Parts of the exercise:
**1)** Duplicate a passage of the issue thread word for word. Begin at the words that have "Yes, you are" and stop after "to anh_speakers[ii] )".
**2)** For each statement, say yes or no to whether the issue thread agrees, and quote the deciding words from the thread: (a) The repository has 247 stars. (b) Candidate positive samples are selected in lines 168 to 171. (c) The issue remains open.

Article:
___

Walleclipse / Deep_Speaker-speaker_recognition_system

Keras implementation of ‘’Deep Speaker: an End-to-End Neural Speaker Embedding System‘’ (speaker recognition)
247 stars 81 forks source link

best_batch selection from sims #8

Closed mangushev closed 5 years ago

mangushev commented 5 years ago

Hi, sap = sims[ii][pinds] line 176 in select_batch.py ii is an index to speakers, sims rows are embeddings of selected speakers. It seems to me that row selected from sims does not correspond to anchor_index (that specific embedding for speaker) Could you clarify? Thanks!

Walleclipse commented 5 years ago

Hi, according to line 161 ~ 176 in select_batch.py,

  1. I choose a specific speaker in line 163 , ii is the index of anchor speakers speaker = anh_speakers[ii] //,i.e. ii=1,
  2. I get all indices of history embedding for specific speaker , in line 167. inds = anchs_index_dict[speaker] // anchs_index_dict: key -> speaker_id, value -> all indices to speaker utter's embedding in history //embedding table
  3. In line 168~171, I select the same speakers utterance embedding indices as candidate positive samples denoted as pids.(except the same utterance to anchor, which means same speaker but different utters as positive one) pinds.append(inds[jj]) inds is indices for utterance embedding for same speaker with anchor. I just select the positive samples in it.
  4. As line 176, I just calculate the similarity between anchor speakers ii and positive samples pinds (same speaker) sap = sims[ii][pinds]
mangushev commented 5 years ago

as for point 4: my understanding that we select specific row in simps in first dim and use positives and negatives in second dim. Does ii actually correspond to the selected anchor_index? It seems that anchor_index need to be mapped into speaker_embeds index and used for positioning in sims first dim

Walleclipse commented 5 years ago

Yes, you are right, please check the line 149~163. ii is the anchor index in anh_speakers list, and first dim of sims[ii][pinds] denoted the same anchor index (because sims was calculated between anchor candidates with total utters. So, for the specific ii , sims[ii] is corresponding to anh_speakers[ii] )

___

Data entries
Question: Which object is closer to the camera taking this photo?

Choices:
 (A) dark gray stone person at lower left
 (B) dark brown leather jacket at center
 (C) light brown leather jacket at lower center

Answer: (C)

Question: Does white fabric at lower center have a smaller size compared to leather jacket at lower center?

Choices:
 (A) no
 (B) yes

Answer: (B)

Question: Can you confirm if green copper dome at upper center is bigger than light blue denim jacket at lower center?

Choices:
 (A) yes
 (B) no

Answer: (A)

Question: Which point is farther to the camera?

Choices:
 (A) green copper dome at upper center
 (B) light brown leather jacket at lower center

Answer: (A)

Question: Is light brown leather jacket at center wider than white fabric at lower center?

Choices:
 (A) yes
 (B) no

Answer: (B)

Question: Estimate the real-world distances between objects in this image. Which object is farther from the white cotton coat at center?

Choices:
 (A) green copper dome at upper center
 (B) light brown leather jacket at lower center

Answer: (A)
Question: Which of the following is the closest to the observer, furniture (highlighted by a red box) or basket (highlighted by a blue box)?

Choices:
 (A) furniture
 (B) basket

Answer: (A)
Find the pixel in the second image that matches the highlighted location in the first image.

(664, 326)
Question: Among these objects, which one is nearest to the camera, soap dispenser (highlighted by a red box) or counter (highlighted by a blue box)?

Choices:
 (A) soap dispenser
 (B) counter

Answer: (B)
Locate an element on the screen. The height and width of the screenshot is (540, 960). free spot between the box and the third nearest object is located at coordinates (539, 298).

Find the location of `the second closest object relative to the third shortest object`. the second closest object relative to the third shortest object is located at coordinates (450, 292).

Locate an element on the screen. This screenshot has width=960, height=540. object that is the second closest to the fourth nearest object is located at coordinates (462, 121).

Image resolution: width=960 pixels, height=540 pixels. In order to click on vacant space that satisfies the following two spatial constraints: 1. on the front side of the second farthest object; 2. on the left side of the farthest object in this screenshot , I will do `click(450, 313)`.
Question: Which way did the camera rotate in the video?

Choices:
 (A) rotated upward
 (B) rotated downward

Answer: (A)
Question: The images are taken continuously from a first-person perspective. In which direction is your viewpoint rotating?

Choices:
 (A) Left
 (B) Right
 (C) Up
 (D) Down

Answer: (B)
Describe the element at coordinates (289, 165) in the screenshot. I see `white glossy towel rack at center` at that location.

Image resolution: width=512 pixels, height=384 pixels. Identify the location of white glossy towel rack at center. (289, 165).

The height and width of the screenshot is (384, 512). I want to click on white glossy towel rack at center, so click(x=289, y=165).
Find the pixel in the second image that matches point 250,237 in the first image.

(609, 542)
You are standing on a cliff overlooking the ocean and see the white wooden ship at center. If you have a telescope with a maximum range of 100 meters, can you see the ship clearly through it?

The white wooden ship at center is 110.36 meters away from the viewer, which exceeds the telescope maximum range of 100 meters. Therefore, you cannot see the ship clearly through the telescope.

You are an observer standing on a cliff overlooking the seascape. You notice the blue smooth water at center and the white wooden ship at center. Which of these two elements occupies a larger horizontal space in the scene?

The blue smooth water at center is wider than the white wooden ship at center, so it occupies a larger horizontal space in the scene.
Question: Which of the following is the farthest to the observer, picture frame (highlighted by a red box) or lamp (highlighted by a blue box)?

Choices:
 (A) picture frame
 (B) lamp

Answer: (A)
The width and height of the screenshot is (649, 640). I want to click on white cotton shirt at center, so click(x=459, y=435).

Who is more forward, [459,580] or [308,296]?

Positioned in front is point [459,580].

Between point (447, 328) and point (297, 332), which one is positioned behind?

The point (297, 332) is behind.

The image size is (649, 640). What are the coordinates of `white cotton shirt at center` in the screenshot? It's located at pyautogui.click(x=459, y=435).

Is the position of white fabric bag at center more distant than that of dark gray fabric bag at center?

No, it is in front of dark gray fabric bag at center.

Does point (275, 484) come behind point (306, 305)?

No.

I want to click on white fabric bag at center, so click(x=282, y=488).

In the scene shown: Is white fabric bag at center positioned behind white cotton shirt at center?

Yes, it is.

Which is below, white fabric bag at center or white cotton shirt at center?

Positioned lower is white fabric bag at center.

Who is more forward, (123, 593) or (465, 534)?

___

Answers:
**1)**
Yes, you are right, please check the line 149~163. ii is the anchor index in anh_speakers list, and first dim of sims[ii][pinds] denoted the same anchor index (because sims was calculated between anchor candidates with total utters. So, for the specific ii , sims[ii] is corresponding to anh_speakers[ii] )

**2)**
(a) Yes: "247 stars"
(b) Yes: "In line 168~171, I select the same speakers utterance embedding indices as candidate positive samples"
(c) No: "Closed mangushev closed 5 years ago"